■ GOAL OF THE EXERCISE ■
Return every line of the material exactly.

■ Stored data entries ■
━━━━━━
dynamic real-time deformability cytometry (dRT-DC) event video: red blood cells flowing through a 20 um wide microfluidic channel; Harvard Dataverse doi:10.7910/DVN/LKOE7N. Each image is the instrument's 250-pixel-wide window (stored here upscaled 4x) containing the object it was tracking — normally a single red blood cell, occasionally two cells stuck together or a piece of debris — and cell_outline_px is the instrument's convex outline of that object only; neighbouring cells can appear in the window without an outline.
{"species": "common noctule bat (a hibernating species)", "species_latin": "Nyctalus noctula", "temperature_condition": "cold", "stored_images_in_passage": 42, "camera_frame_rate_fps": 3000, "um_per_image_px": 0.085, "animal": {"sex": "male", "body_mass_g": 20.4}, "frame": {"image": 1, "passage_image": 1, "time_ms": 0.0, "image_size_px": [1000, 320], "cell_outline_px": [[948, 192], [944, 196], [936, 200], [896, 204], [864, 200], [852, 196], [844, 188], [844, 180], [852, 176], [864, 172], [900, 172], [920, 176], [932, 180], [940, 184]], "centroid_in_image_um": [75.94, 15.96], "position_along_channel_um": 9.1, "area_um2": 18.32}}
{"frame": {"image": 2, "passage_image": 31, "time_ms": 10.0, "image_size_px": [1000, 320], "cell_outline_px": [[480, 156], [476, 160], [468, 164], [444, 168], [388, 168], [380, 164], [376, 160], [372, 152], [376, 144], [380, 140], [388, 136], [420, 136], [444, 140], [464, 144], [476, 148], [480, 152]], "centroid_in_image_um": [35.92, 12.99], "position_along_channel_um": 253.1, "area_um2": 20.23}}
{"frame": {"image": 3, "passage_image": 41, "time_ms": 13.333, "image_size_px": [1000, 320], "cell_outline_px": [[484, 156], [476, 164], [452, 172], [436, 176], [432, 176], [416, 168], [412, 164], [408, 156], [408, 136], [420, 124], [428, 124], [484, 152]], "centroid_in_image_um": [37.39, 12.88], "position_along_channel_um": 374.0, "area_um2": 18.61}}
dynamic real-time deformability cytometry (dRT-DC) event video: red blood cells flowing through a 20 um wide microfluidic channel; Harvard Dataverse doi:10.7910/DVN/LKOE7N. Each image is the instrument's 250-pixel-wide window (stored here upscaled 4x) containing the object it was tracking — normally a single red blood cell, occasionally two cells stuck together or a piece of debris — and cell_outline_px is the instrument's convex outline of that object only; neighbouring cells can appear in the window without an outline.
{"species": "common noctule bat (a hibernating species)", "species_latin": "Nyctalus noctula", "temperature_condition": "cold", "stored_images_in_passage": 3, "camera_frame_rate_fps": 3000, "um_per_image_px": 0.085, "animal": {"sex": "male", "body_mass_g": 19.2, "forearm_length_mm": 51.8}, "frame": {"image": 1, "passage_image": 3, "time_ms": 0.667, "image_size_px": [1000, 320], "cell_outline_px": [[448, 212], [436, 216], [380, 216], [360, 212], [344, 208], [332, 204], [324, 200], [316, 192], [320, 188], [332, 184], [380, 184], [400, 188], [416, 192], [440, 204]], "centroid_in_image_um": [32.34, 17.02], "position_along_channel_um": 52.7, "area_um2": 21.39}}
━━━━━━
■ EXPECTED ANSWER ■
dynamic real-time deformability cytometry (dRT-DC) event video: red blood cells flowing through a 20 um wide microfluidic channel; Harvard Dataverse doi:10.7910/DVN/LKOE7N. Each image is the instrument's 250-pixel-wide window (stored here upscaled 4x) containing the object it was tracking — normally a single red blood cell, occasionally two cells stuck together or a piece of debris — and cell_outline_px is the instrument's convex outline of that object only; neighbouring cells can appear in the window without an outline.
{"species": "common noctule bat (a hibernating species)", "species_latin": "Nyctalus noctula", "temperature_condition": "cold", "stored_images_in_passage": 42, "camera_frame_rate_fps": 3000, "um_per_image_px": 0.085, "animal": {"sex": "male", "body_mass_g": 20.4}, "frame": {"image": 1, "passage_image": 1, "time_ms": 0.0, "image_size_px": [1000, 320], "cell_outline_px": [[948, 192], [944, 196], [936, 200], [896, 204], [864, 200], [852, 196], [844, 188], [844, 180], [852, 176], [864, 172], [900, 172], [920, 176], [932, 180], [940, 184]], "centroid_in_image_um": [75.94, 15.96], "position_along_channel_um": 9.1, "area_um2": 18.32}}
{"frame": {"image": 2, "passage_image": 31, "time_ms": 10.0, "image_size_px": [1000, 320], "cell_outline_px": [[480, 156], [476, 160], [468, 164], [444, 168], [388, 168], [380, 164], [376, 160], [372, 152], [376, 144], [380, 140], [388, 136], [420, 136], [444, 140], [464, 144], [476, 148], [480, 152]], "centroid_in_image_um": [35.92, 12.99], "position_along_channel_um": 253.1, "area_um2": 20.23}}
{"frame": {"image": 3, "passage_image": 41, "time_ms": 13.333, "image_size_px": [1000, 320], "cell_outline_px": [[484, 156], [476, 164], [452, 172], [436, 176], [432, 176], [416, 168], [412, 164], [408, 156], [408, 136], [420, 124], [428, 124], [484, 152]], "centroid_in_image_um": [37.39, 12.88], "position_along_channel_um": 374.0, "area_um2": 18.61}}
dynamic real-time deformability cytometry (dRT-DC) event video: red blood cells flowing through a 20 um wide microfluidic channel; Harvard Dataverse doi:10.7910/DVN/LKOE7N. Each image is the instrument's 250-pixel-wide window (stored here upscaled 4x) containing the object it was tracking — normally a single red blood cell, occasionally two cells stuck together or a piece of debris — and cell_outline_px is the instrument's convex outline of that object only; neighbouring cells can appear in the window without an outline.
{"species": "common noctule bat (a hibernating species)", "species_latin": "Nyctalus noctula", "temperature_condition": "cold", "stored_images_in_passage": 3, "camera_frame_rate_fps": 3000, "um_per_image_px": 0.085, "animal": {"sex": "male", "body_mass_g": 19.2, "forearm_length_mm": 51.8}, "frame": {"image": 1, "passage_image": 3, "time_ms": 0.667, "image_size_px": [1000, 320], "cell_outline_px": [[448, 212], [436, 216], [380, 216], [360, 212], [344, 208], [332, 204], [324, 200], [316, 192], [320, 188], [332, 184], [380, 184], [400, 188], [416, 192], [440, 204]], "centroid_in_image_um": [32.34, 17.02], "position_along_channel_um": 52.7, "area_um2": 21.39}}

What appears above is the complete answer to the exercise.